El éxito del refuerzo significó, además, el primero de Las Tunas en una final de Liga Élite y puso fin a una cadena de cinco derrotas consecutivas de los tuneros en partidos por el título.

Para conseguirlo caminó por la lomita con la serenidad de quien domina el oficio. Durante cuatro entradas enfrentó a 14 bateadores; solo dos lograron descifrar sus envíos, cuatro emprendieron el regreso al banco por la vía del ponche y ninguno consiguió pisar el plato.

Esa joya de relevo llegó apenas 24 horas después de silenciar nuevamente a la ofensiva azul en el primer choque de la porfía por la corona.

En aquella salida trabajó 1.2 capítulos impecables. Ningún bateador logró conectarle de hit y los dos corredores que llegaron a las bases lo hicieron por boletos intencionales. Su brillante desempeño en la final tampoco sorprendió.

Durante la fase regular ya había demostrado el acierto de Las Tunas al escogerlo como refuerzo. Compiló balance de cuatro victorias y dos derrotas, sumó dos salvamentos y dejó una sólida efectividad de 3.10, números que lo convirtieron en una de las piezas más confiables del cuerpo de relevistas de los Leñadores.

Las dos presentaciones más recientes no hicieron más que confirmar que lo del «Flaco» frente a Industriales dejó de ser una casualidad hace mucho tiempo.

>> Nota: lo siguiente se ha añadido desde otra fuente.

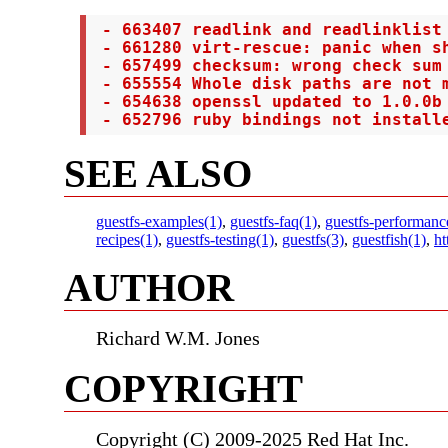
 - 663407 readlink and readlinklist 
 - 661280 virt-rescue: panic when sh
 - 657499 checksum: wrong check sum 
 - 655554 Whole disk paths are not m
 - 654638 openssl updated to 1.0.0b 
 - 652796 ruby bindings not install
SEE ALSO
guestfs-examples(1)
,
guestfs-faq(1)
,
guestfs-performanc
recipes(1)
,
guestfs-testing(1)
,
guestfs(3)
,
guestfish(1)
,
ht
AUTHOR
Richard W.M. Jones
COPYRIGHT
Copyright (C) 2009-2025 Red Hat Inc.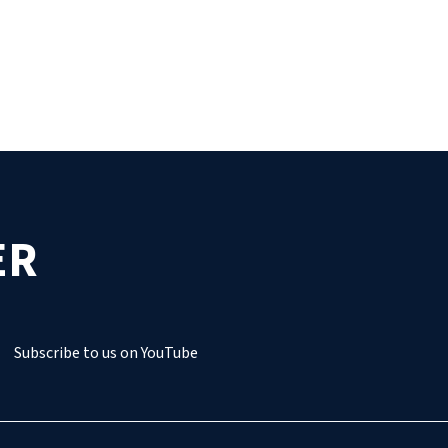
ER
Subscribe to us on YouTube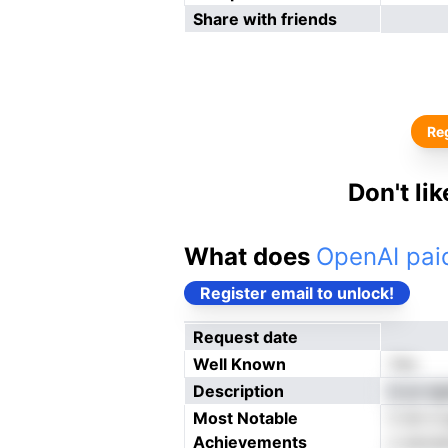
Share with friends
Reg
Don't li
What does
OpenAI paid
Register email to unlock!
Request date
Well Known
Yes
Description
d yo eg
Most Notable
ti iet 
Achievements
n swcee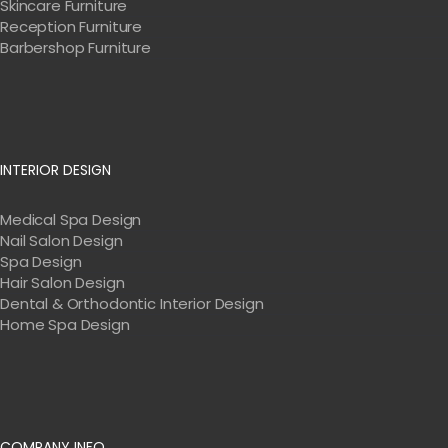
Skincare Furniture
Reception Furniture
Barbershop Furniture
INTERIOR DESIGN
Medical Spa Design
Nail Salon Design
Spa Design
Hair Salon Design
Dental & Orthodontic Interior Design
Home Spa Design
COMPANY INFO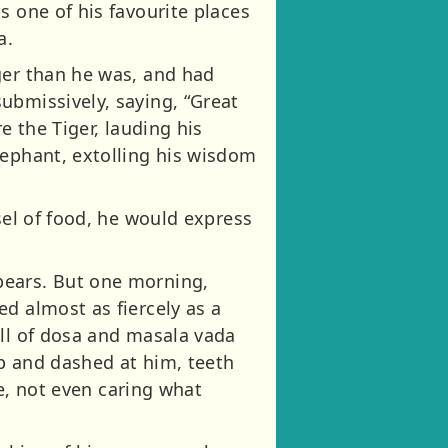
s one of his favourite places
a.
ger than he was, and had
ubmissively, saying, “Great
e the Tiger, lauding his
lephant, extolling his wisdom
sel of food, he would express
pears. But one morning,
d almost as fiercely as a
ell of dosa and masala vada
p and dashed at him, teeth
fe, not even caring what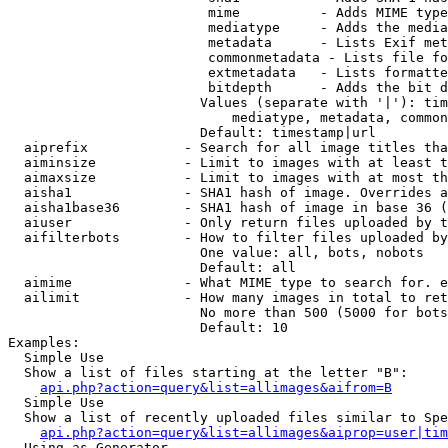
                         mime          - Adds MIME type
                         mediatype     - Adds the media
                         metadata      - Lists Exif met
                         commonmetadata - Lists file fo
                         extmetadata   - Lists formatte
                         bitdepth      - Adds the bit d
                        Values (separate with '|'): tim
                            mediatype, metadata, common
                        Default: timestamp|url

  aiprefix            - Search for all image titles tha
  aiminsize           - Limit to images with at least t
  aimaxsize           - Limit to images with at most th
  aisha1              - SHA1 hash of image. Overrides a
  aisha1base36        - SHA1 hash of image in base 36 (
  aiuser              - Only return files uploaded by t
  aifilterbots        - How to filter files uploaded by
                        One value: all, bots, nobots

                        Default: all

  aimime              - What MIME type to search for. e
  ailimit             - How many images in total to ret
                        No more than 500 (5000 for bots
                        Default: 10

Examples:

  Simple Use

  Show a list of files starting at the letter "B":

api.php?action=query&list=allimages&aifrom=B
  Simple Use

  Show a list of recently uploaded files similar to Spe
api.php?action=query&list=allimages&aiprop=user|tim
  Using as Generator
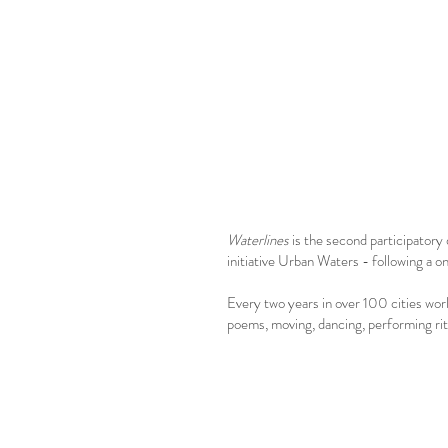
Waterlines
is the second participator
initiative Urban Waters - following a
Every two years in over 100 cities worl
poems, moving, dancing, performing ritu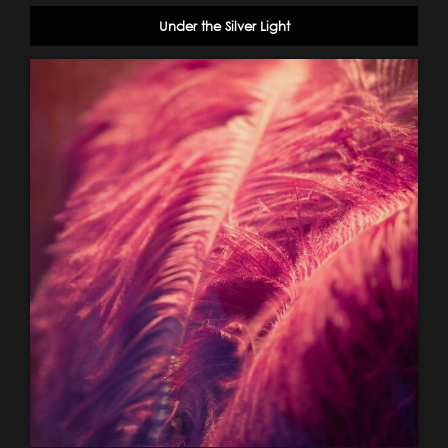
Under the Silver Light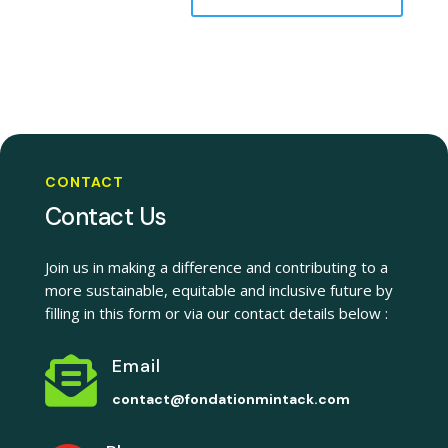
CONTACT
Contact Us
Join us in making a difference and contributing to a
more sustainable, equitable and inclusive future by
filling in this form or via our contact details below :

Email
contact@fondationmintack.com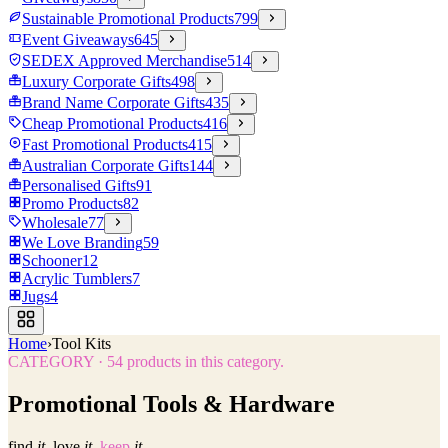
Sustainable Promotional Products
799
Event Giveaways
645
SEDEX Approved Merchandise
514
Luxury Corporate Gifts
498
Brand Name Corporate Gifts
435
Cheap Promotional Products
416
Fast Promotional Products
415
Australian Corporate Gifts
144
Personalised Gifts
91
Promo Products
82
Wholesale
77
We Love Branding
59
Schooner
12
Acrylic Tumblers
7
Jugs
4
Home
›
Tool Kits
CATEGORY
·
54
products in this category.
Promotional Tools & Hardware
find
it.
love
it.
keep
it.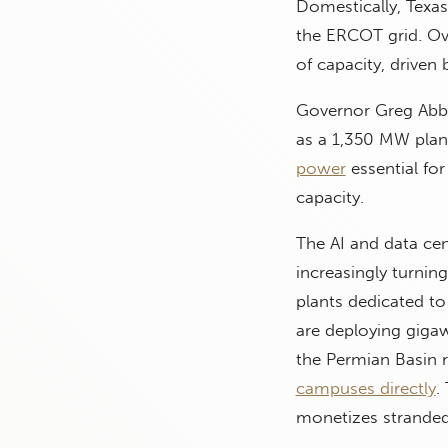
Domestically, Texa
the ERCOT grid. Ov
of capacity, driven 
Governor Greg Abbot
as a 1,350 MW plant
power
essential for
capacity.
The AI and data cen
increasingly turni
plants dedicated to
are deploying gigawa
the Permian Basin r
campuses directly
.
monetizes stranded 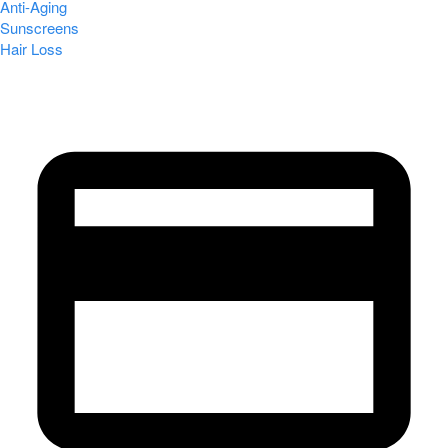
Anti-Aging
Sunscreens
Hair Loss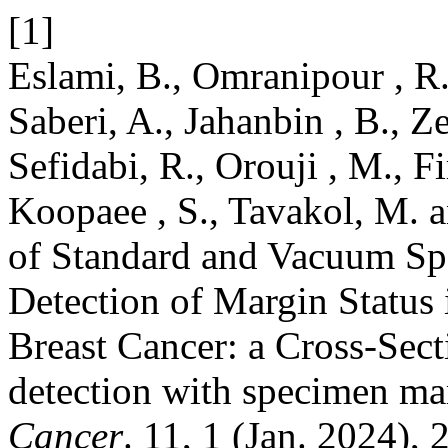
[1]
Eslami, B., Omranipour , R.,
Saberi, A., Jahanbin , B., Ze
Sefidabi, R., Orouji , M., F
Koopaee , S., Tavakol, M. 
of Standard and Vacuum S
Detection of Margin Status 
Breast Cancer: a Cross-Sec
detection with specimen 
Cancer
. 11, 1 (Jan. 2024), 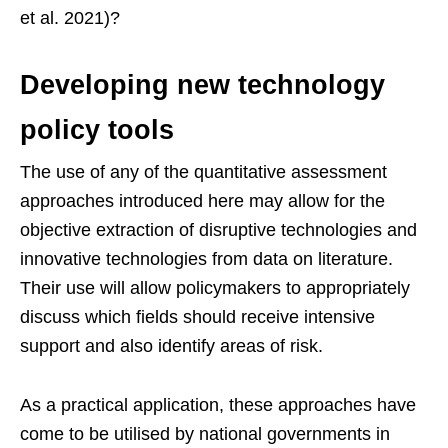
et al. 2021)?
Developing new technology
policy tools
The use of any of the quantitative assessment
approaches introduced here may allow for the
objective extraction of disruptive technologies and
innovative technologies from data on literature.
Their use will allow policymakers to appropriately
discuss which fields should receive intensive
support and also identify areas of risk.
As a practical application, these approaches have
come to be utilised by national governments in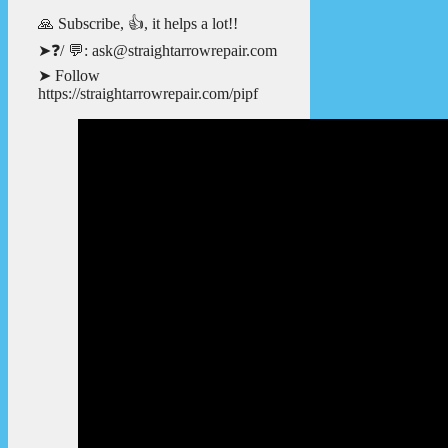
🙏 Subscribe, 👍, it helps a lot!!
➤❓/ 💬: ask@straightarrowrepair.com
➤ Follow
https://straightarrowrepair.com/pipf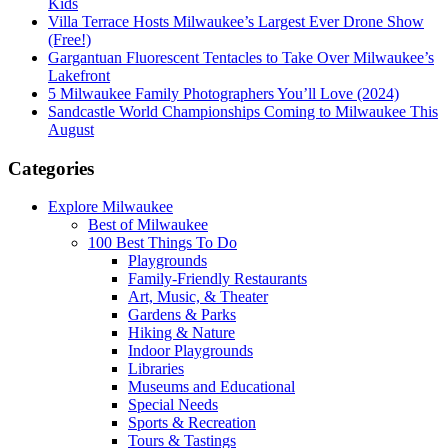
Kids
Villa Terrace Hosts Milwaukee’s Largest Ever Drone Show
(Free!)
Gargantuan Fluorescent Tentacles to Take Over Milwaukee’s
Lakefront
5 Milwaukee Family Photographers You’ll Love (2024)
Sandcastle World Championships Coming to Milwaukee This
August
Categories
Explore Milwaukee
Best of Milwaukee
100 Best Things To Do
Playgrounds
Family-Friendly Restaurants
Art, Music, & Theater
Gardens & Parks
Hiking & Nature
Indoor Playgrounds
Libraries
Museums and Educational
Special Needs
Sports & Recreation
Tours & Tastings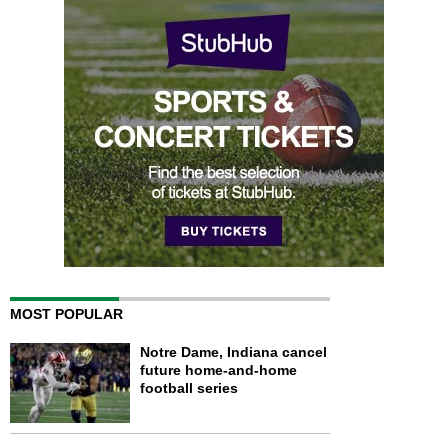
MOST POPULAR
Notre Dame, Indiana cancel
future home-and-home
football series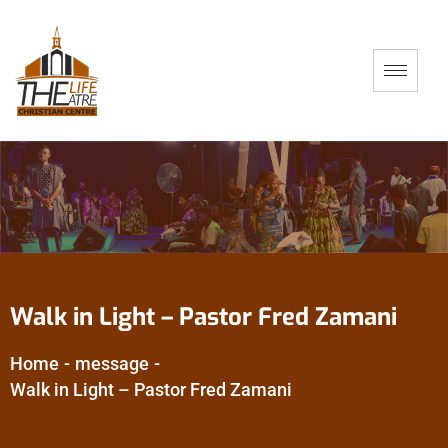
Walk in Light – Pastor Fred Zamani
Home
-
message
-
Walk in Light – Pastor Fred Zamani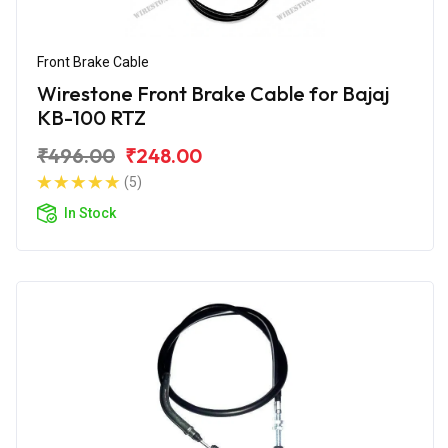
Front Brake Cable
Wirestone Front Brake Cable for Bajaj
KB-100 RTZ
₹496.00
₹248.00
(5)
In Stock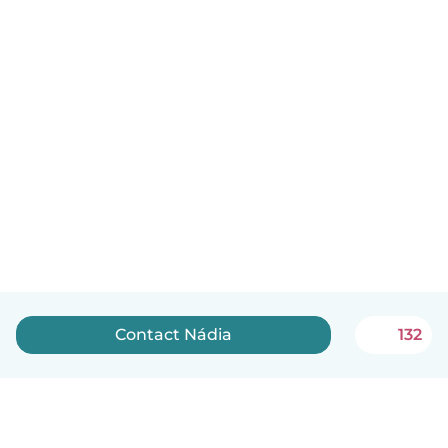
Contact Nádia
132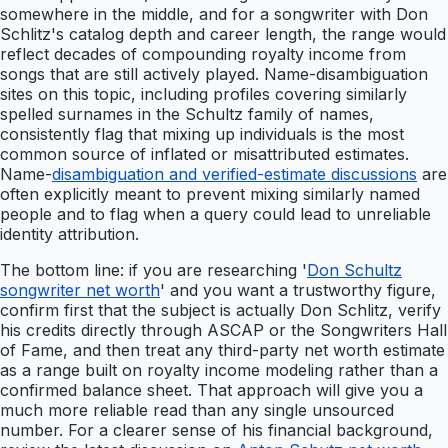
somewhere in the middle, and for a songwriter with Don
Schlitz's catalog depth and career length, the range would
reflect decades of compounding royalty income from
songs that are still actively played. Name-disambiguation
sites on this topic, including profiles covering similarly
spelled surnames in the Schultz family of names,
consistently flag that mixing up individuals is the most
common source of inflated or misattributed estimates.
Name-
disambiguation and verified-estimate discussions
are
often explicitly meant to prevent mixing similarly named
people and to flag when a query could lead to unreliable
identity attribution.
The bottom line: if you are researching '
Don Schultz
songwriter net worth
' and you want a trustworthy figure,
confirm first that the subject is actually Don Schlitz, verify
his credits directly through ASCAP or the Songwriters Hall
of Fame, and then treat any third-party net worth estimate
as a range built on royalty income modeling rather than a
confirmed balance sheet. That approach will give you a
much more reliable read than any single unsourced
number. For a clearer sense of his financial background,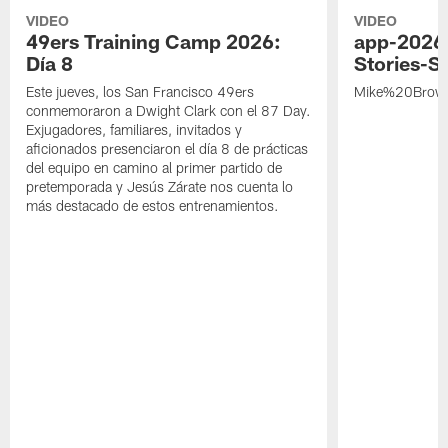
VIDEO
VIDEO
49ers Training Camp 2026:
app-2026
Día 8
Stories-S
Este jueves, los San Francisco 49ers
Mike%20Brow
conmemoraron a Dwight Clark con el 87 Day.
Exjugadores, familiares, invitados y
aficionados presenciaron el día 8 de prácticas
del equipo en camino al primer partido de
pretemporada y Jesús Zárate nos cuenta lo
más destacado de estos entrenamientos.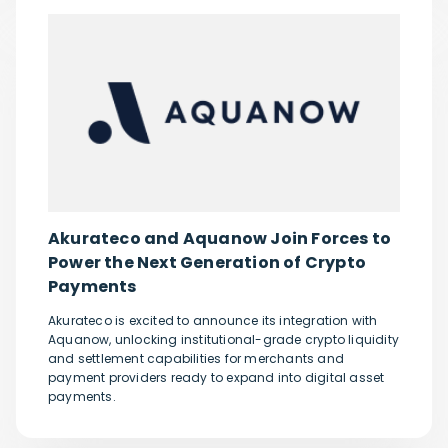
Akurateco and Aquanow Join Forces to
Power the Next Generation of Crypto
Payments
Akurateco is excited to announce its integration with
Aquanow, unlocking institutional-grade crypto liquidity
and settlement capabilities for merchants and
payment providers ready to expand into digital asset
payments.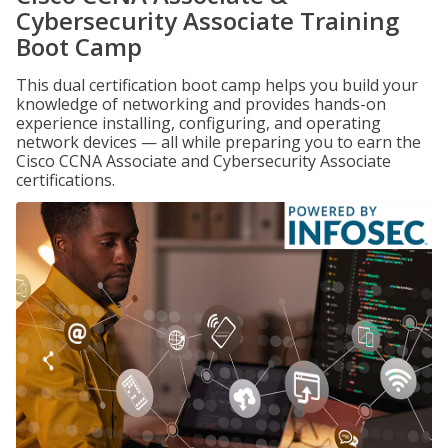
Cybersecurity Associate Training
Boot Camp
This dual certification boot camp helps you build your
knowledge of networking and provides hands-on
experience installing, configuring, and operating
network devices — all while preparing you to earn the
Cisco CCNA Associate and Cybersecurity Associate
certifications.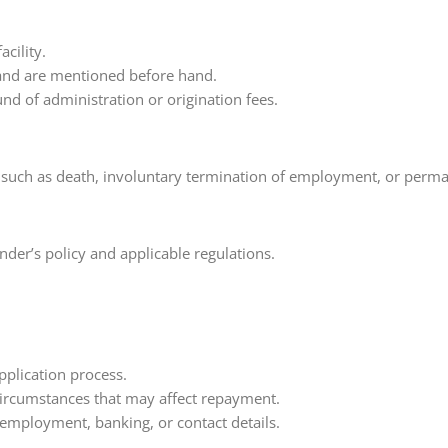
cility.
and are mentioned before hand.
und of administration or origination fees.
such as death, involuntary termination of employment, or permanen
nder’s policy and applicable regulations.
pplication process.
 circumstances that may affect repayment.
 employment, banking, or contact details.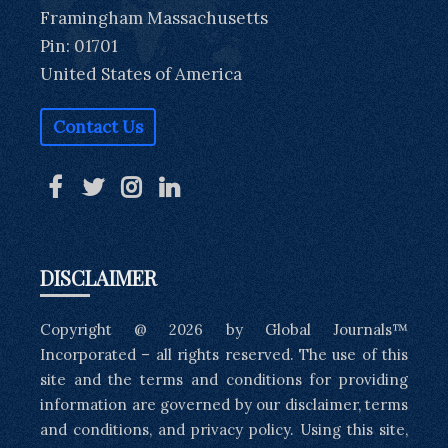
Framingham Massachusetts
Pin: 01701
United States of America
Contact Us
DISCLAIMER
Copyright @ 2026 by Global Journals™
Incorporated – all rights reserved. The use of this
site and the terms and conditions for providing
information are governed by our disclaimer, terms
and conditions, and privacy policy. Using this site,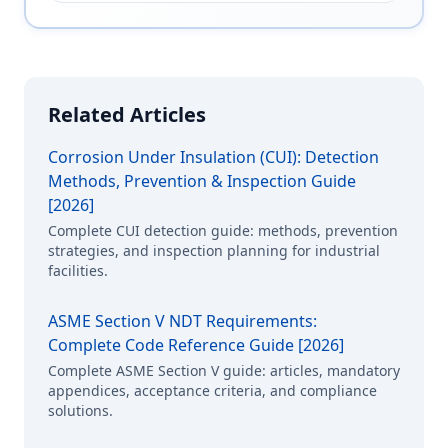
Related Articles
Corrosion Under Insulation (CUI): Detection
Methods, Prevention & Inspection Guide
[2026]
Complete CUI detection guide: methods, prevention
strategies, and inspection planning for industrial
facilities.
ASME Section V NDT Requirements:
Complete Code Reference Guide [2026]
Complete ASME Section V guide: articles, mandatory
appendices, acceptance criteria, and compliance
solutions.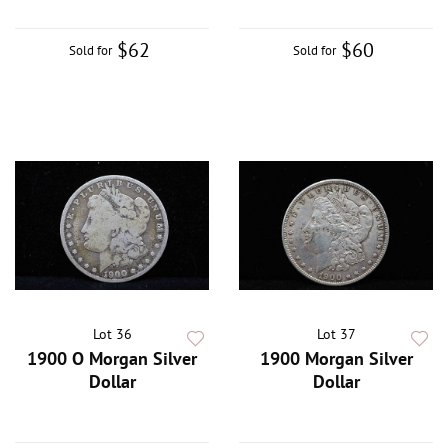
$62
$60
Sold for
Sold for
Lot 36
Lot 37
1900 O Morgan Silver
1900 Morgan Silver
Dollar
Dollar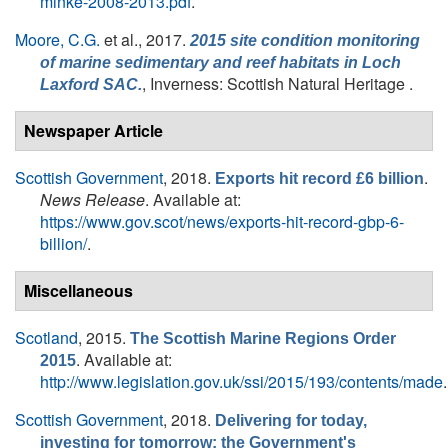
minke-2008-2013.pdf
.
Moore, C.G.
et al.
, 2017.
2015 site condition monitoring
of marine sedimentary and reef habitats in Loch
, Inverness: Scottish Natural Heritage .
Laxford SAC.
Newspaper Article
Scottish Government
, 2018.
.
Exports hit record £6 billion
News Release
. Available at:
https://www.gov.scot/news/exports-hit-record-gbp-6-
billion/
.
Miscellaneous
Scotland
, 2015.
The Scottish Marine Regions Order
. Available at:
2015
http://www.legislation.gov.uk/ssi/2015/193/contents/made
.
Scottish Government
, 2018.
Delivering for today,
investing for tomorrow: the Government's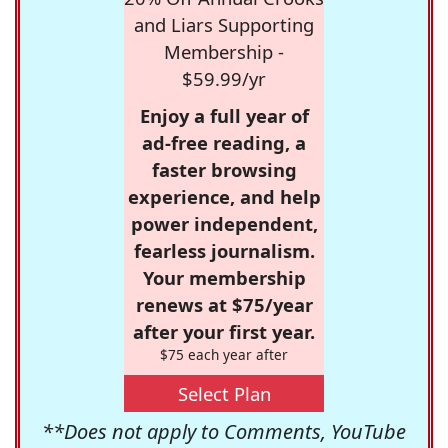
and Liars Supporting
Membership -
$59.99/yr
Enjoy a full year of
ad-free reading, a
faster browsing
experience, and help
power independent,
fearless journalism.
Your membership
renews at $75/year
after your first year.
$75 each year after
Select Plan
**Does not apply to Comments, YouTube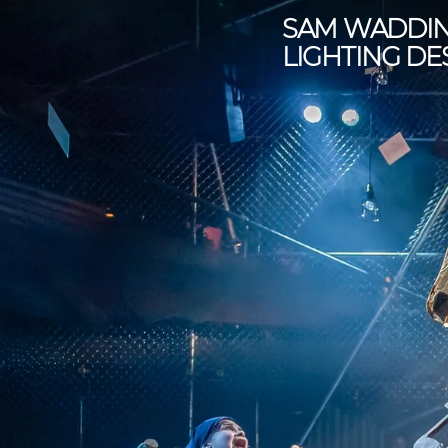
SAM WADDI
LIGHTING DE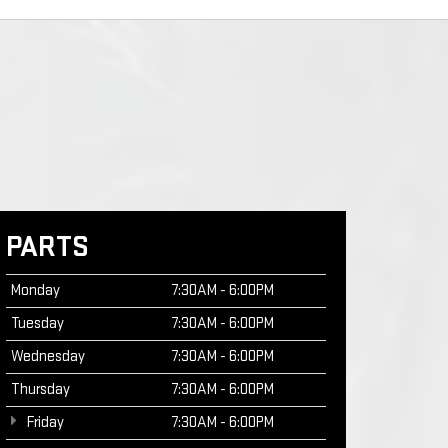
PARTS
Monday
7:30AM - 6:00PM
Tuesday
7:30AM - 6:00PM
Wednesday
7:30AM - 6:00PM
Thursday
7:30AM - 6:00PM
Friday
7:30AM - 6:00PM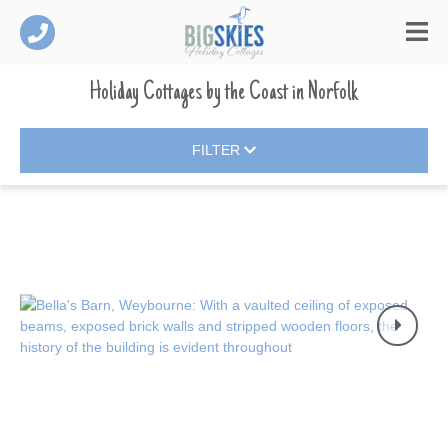
Holiday Cottages by the Coast
in
Norfolk
FILTER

La memoria conduce hasta los cuartos de final de la Serie Nacional 62. Defendiendo los colores de Sancti Spíritus, Mauris se transformó entonces en una auténtica pesadilla para los capitalinos.

Participó en tres desafíos, conquistó dos victorias y, a lo largo de once entradas, los bates azules fueron incapaces de fabricarle una sola carrera. Apenas tres imparables encontraron los claros de la defensa; el resto de la alineación chocó una y otra vez contra el muro levantado por el espirituano.La historia, lejos de cambiar, se ha repetido.Cada vez que Mauris sube al montículo para enfrentar a Industriales en un play-off, los Leones parecen perder las garras.

Su expediente es tan contundente como elocuente: tres victorias sin derrotas, efectividad perfecta de 0.00 en 16.2 entradas de labor y apenas cinco imparables permitidos en 57 turnos oficiales, para un raquítico promedio ofensivo de .087.No son simples estadísticas.

Son las huellas de un dominio casi absoluto, la evidencia de que, cuando el calendario entra en modo play-off y el uniforme del rival es azul, el derecho de los Gallos suele imponer su voluntad.

Porque hay lanzadores que ganan partidos. Otros deciden campeonatos. Yankiel Mauris, en cambio, ha construido una especialidad: mirar de frente a los Leones cuando más fuerte rugen y obligarlos, una y otra vez, a bajar la cabeza.

Ese es el sello de los grandes relevistas; convertir la presión en rutina y hacer de los escenarios más difíciles el lugar donde mejor saben lanzar.